Mort d’homme et capharnaüm facétieux
Il est difficile de s’empêcher de sourire à la lecture de Hors saison
Après la mort suspecte d’un employé d’entretien de nuit dans une boutique de décorations de Noël du VieuxQuébec, «un entonnoir à touristes muni d’un puissant terminal bancaire», un branlebas de combat un peu burlesque s’enclenche.
«Soldat de l’inconnu à l’horaire biscornu» dont plusieurs se moquaient ouvertement, l’homme a-t-il vraiment été assassiné? Et pour quel motif? C’est en gros toute la trame de Hors saison, le troisième roman de Max Férandon, déjà connu pour les univers légèrement fantaisistes, à la limite du bédéesque, rencontrés dans Monsieur Ho et Un lundi sans bruit (Alto, 2008 et 2014).
Mais s’il est vrai qu’il y a mort d’homme, difficile de s’empêcher de sourire, tant le ton est à la facétie. L’éventail des personnages impliqués dans l’affaire y pousse également : une décoratrice à temps partiel, deux soeurs jumelles chargées de la caisse, un bellâtre aux affaires louches responsable des entrepôts et quelques vieilles dames solitaires.
Quant au propriétaire de la boutique, un ardent partisan du PLQ qui déteste «royalement» Noël, il semble plus occupé par la quête de l’omelette parfaite que l’élucidation de la mort de son employé.
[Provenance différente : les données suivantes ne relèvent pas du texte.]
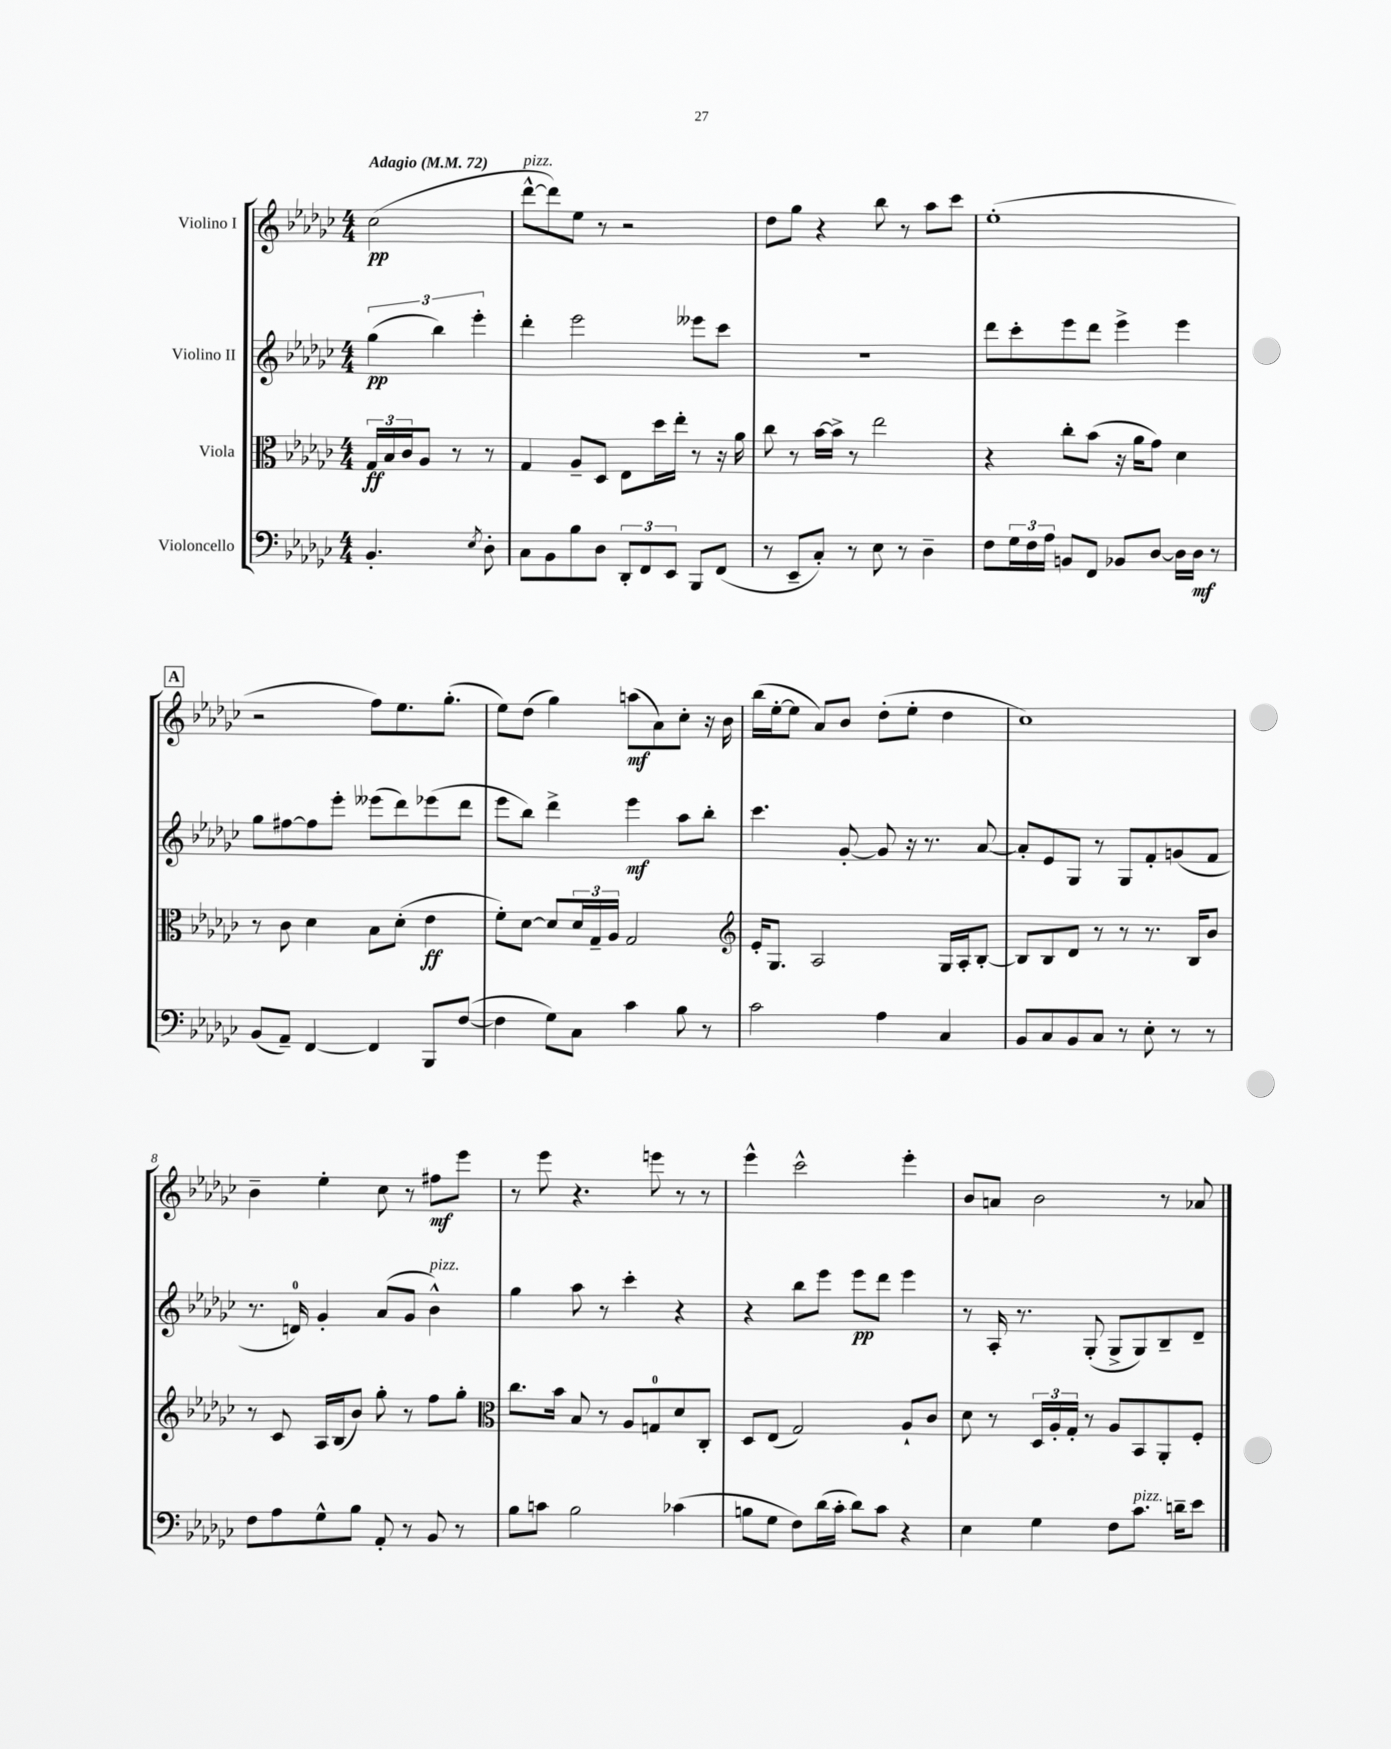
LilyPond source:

<<
\new StaffGroup <<
\new Staff = "s0" \with { instrumentName = "Violino I" } {
    \clef treble \key ges \major \numericTimeSignature \time 4/4 \partial 2 \tempo "Adagio" 4 = 72
    ces''2\pp( |
    des'''8~-^^\markup { \italic "pizz." } des'''8) ees''8 r8 r2 |
    des''8 ges''8 r4 bes''8 r8 aes''8 ces'''8 |
    ees''1-.( |
    \mark \markup { \box "A" } r2 f''8) ees''8. ges''8.-.( |
    ees''8) des''8( ges''4) a''8\mf( aes'8) ces''8-. r16 bes'16 |
    bes''16( ees''16~-. ees''8 aes'8) bes'8 des''8-.( ees''8-. des''4 |
    ces''1) |
    bes'4-- ees''4-. ces''8 r8 fis''8\mf ees'''8 |
    r8 ees'''8 r4. e'''8 r8 r8 |
    ees'''4-^ ces'''2-^ ees'''4-. |
    bes'8 a'8 bes'2 r8 aes'8 \bar "|." |
}
\new Staff = "s1" \with { instrumentName = "Violino II" } {
    \clef treble \key ges \major \numericTimeSignature \time 4/4 \partial 2
    \tuplet 3/2 { ges''4\pp( bes''4) ees'''4-. } |
    des'''4-. ees'''2 eeses'''8 ces'''8 |
    r1 |
    des'''8 ces'''8-. ees'''8 des'''8 ees'''4-> ees'''4 |
    \mark \markup { \box "A" } ges''8 fis''8~ fis''8 ees'''8-. eeses'''8( des'''8) ees'''8( des'''8 |
    ees'''8 bes''8) des'''4-> ees'''4\mf aes''8 bes''8-. |
    ces'''4. ges'8~-. ges'8 r16 r8. aes'8~ |
    aes'8-. ees'8 ges8 r8 ges8 f'8-. g'8( f'8 |
    r8. d'16-0) ges'4-. aes'8( ges'8 bes'4-^^\markup { \italic "pizz." }) |
    ges''4 aes''8 r8 ces'''4-. r4 |
    r4 bes''8 ees'''8 ees'''8\pp des'''8 ees'''4 |
    r8 aes16-. r8. ges8-.( ges8-> ges8) bes8-- des'8-- \bar "|." |
}
\new Staff = "s2" \with { instrumentName = "Viola" } {
    \clef alto \key ges \major \numericTimeSignature \time 4/4 \partial 2
    \tuplet 3/2 { ges16\ff bes16 ces'16 } aes8 r8 r8 |
    ges4 aes8-- des8 ees8 des''16 ees''16-. r8 r16 aes'16 |
    ces''8 r8 bes'16~ bes'16-> r8 ees''2 |
    r4 ces''8-. bes'8( r16 aes'16 ges'8) des'4 |
    \mark \markup { \box "A" } r8 ces'8 des'4 bes8 des'8-.( ees'4\ff |
    f'8-.) des'8~ des'8 \tuplet 3/2 { des'16 ges16-- aes16 } ges2 |
    \clef treble ees'16-. ges8. aes2 ges16 aes16-. bes8~-. |
    bes8 bes8 des'8 r8 r8 r8. bes16 bes'8 |
    r8 ces'8 aes16 bes16( bes'8) ges''8-. r8 f''8 ges''8-. |
    \clef alto ces''8. bes'16 bes8 r8 aes8 g8-0 des'8 ces8-. |
    des8 ees8( ges2) aes8-! ces'8 |
    des'8 r8 \tuplet 3/2 { des16 aes16-. ges16-. } r8 aes8 bes,8 aes,8-. f8-. \bar "|." |
}
\new Staff = "s3" \with { instrumentName = "Violoncello" } {
    \clef bass \key ges \major \numericTimeSignature \time 4/4 \partial 2
    bes,4.-. \acciaccatura { ees8 } des8-. |
    ces8 bes,8 bes8 des8 \tuplet 3/2 { des,8-. f,8 ees,8 } bes,,8 f,8( |
    r8 ees,8-- ces8-.) r8 ees8 r8 des4-- |
    f8 \tuplet 3/2 { ges16 f16 aes16 } b,8 f,8 bes,8 des8~ des16 des16\mf r8 |
    \mark \markup { \box "A" } bes,8( aes,8--) f,4~ f,4 bes,,8 f8~( |
    f4 ges8) ces8 ces'4 bes8 r8 |
    ces'2 aes4 ces4 |
    bes,8 ces8 bes,8 ces8 r8 ees8-. r8 r8 |
    f8 aes8 ges8-^ bes8 aes,8-. r8 bes,8 r8 |
    bes8 c'8 bes2 ces'4( |
    b8 ges8 f8) des'16( ces'16-. des'8) ces'8 r4 |
    ees4 ges4 f8 ces'8.^\markup { \italic "pizz." } d'16-- ees'8 \bar "|." |
}
>>
>>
Marina Duhaime, la policière chargée de l’enquête qui débarque dans ce capharnaüm de la rue Sainte-Anne, est une « emmerdeuse prononcée ». Antoine Paradis, « moine de l’inutile», un chef consultant spécialisé dans la cuisine végétarienne auprès de compagnies aériennes, en tant qu’ami du défunt, sera impliqué malgré lui dans cette histoire. Ils vont ainsi former une sorte de «duo improbable », unis dans leur quête de la vérité.
Un richissime et redouté critique gastronomique, « métronome de la fourchette », se mettra aussi mystérieusement de la partie. «Y avait-il une corrélation entre la musique de Noël qui tournait en permanence et les séquelles comportementales dont tout ce beau monde semblait souffrir ? » C’est ce qu’on va savoir — ou pas. Manière de polar atmosphérique, Hors saison nous entraîne ainsi à coups de phrases chargées vers l’incontournable résolution de l’affaire. Vont s’y croiser en cours de route fausses pistes, chemins de traverse et nouveaux indices à propos de l’existence du tombeau de Samuel de Champlain («graal identitaire de toute une nation»).
Au fil d’une narration omniprésente — et à vrai dire un peu écrasante —, à coups de réflexions narquoises et de récriminations subtiles, Max Férandon multiplie les commentaires obliques et critiques sur le monde et sur la ville de Québec, touches de gris dans un univers sinon plutôt coloré.
Tout est dans la tonalité ici, au risque parfois de trop en mettre. « Le fleuve, d’humeur potache, donnait au reflet perdu d’un vieux projecteur du port l’apparence d’une naine blanche. » Ou bien : «Le lèchevitrines avait été remplacé par du rince-ennui. »
Bondissant et ciselé (même à outrance) sous son intrigue anémique, Hors saison est miné par un souci constant, presque frénétique, d’être spirituel, qui confine parfois ses phrases à l’inintelligible. Entre la gastronomie et la boule de Noël, le grand écart frôle aussi la déchirure. Amusant, mais aussi léger qu’une poignée de cheveux d’ange.